Morning Glory centers on Becky (Rachel McAdams), a hard-working morning TV show producer, who accepts the challenge of reviving struggling show Daybreak.
However, it soon becomes clear that the challenge at hand, including the task of pairing current host Colleen Peck (Diane Keaton) with respected newsman Mike Pomeroy (Harrison Ford), may be more difficult than even she can handle.
Surprisingly, despite opening with the usual generic rom-com characteristics, this is no predictable rom-com; instead more of a mature workplace comedy.
Director Roger Michell nails the direction, wonderfully transposing the busting and haphazard nature of Daybreak’s workplace to the bright, spacious and orderly environment Becky aspires to be a part of: the dizzy heights of well-rated commercial TV.
Aline Brosh McKenna’s script, in addition, is dynamic and vigorous. It uses some of the better rom-com characteristics and applies them remarkably well to the workplace comedy, increasing the films impact with fast-paced, sharp dialogue and well-rounded, emotive characters.
The performances are strong across the board.
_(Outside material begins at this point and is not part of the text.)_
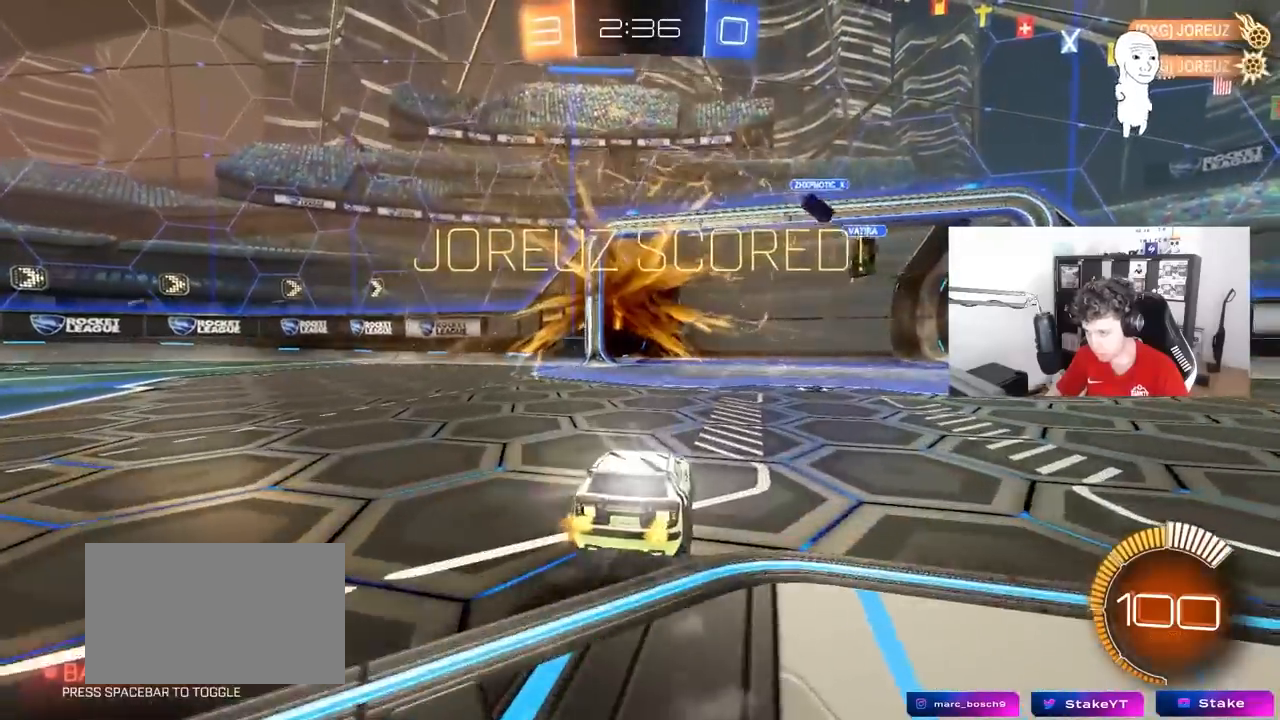
{"keys": ["s", "space"], "mouse": [], "mouse_move": "still", "events": [[100, "s", "down"], [433, "space", "down"]]}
Harrison Ford, in particular, is on excellent form as the headstrong Pomeroy, and his sparring with co-star Colleen, played humorously by Keaton, is priceless.
It’s Rachel McAdams that’s the real triumph here. If, say, someone like Katherine Heigl had been cast instead, Morning Glory wouldn’t have the same pizaz it does with McAdams at the centre. Not only does she carry the film with her energetic, sleek and eminent performance, but she lifts it to a whole new level.
As an actress who has consistently delivered performances across a wide variety of genres, McAdams remains one of Hollywood’s most underrated actors. If there’s any justice, Morning Glory will do for McAdams what The Devil Wears Prada did for Anne Hathaway and Emily Blunt: propel her to universal stardom.
With a clever, grown-up script and some brilliant performances at work, Morning Glory is able to shred its predictability and become something special.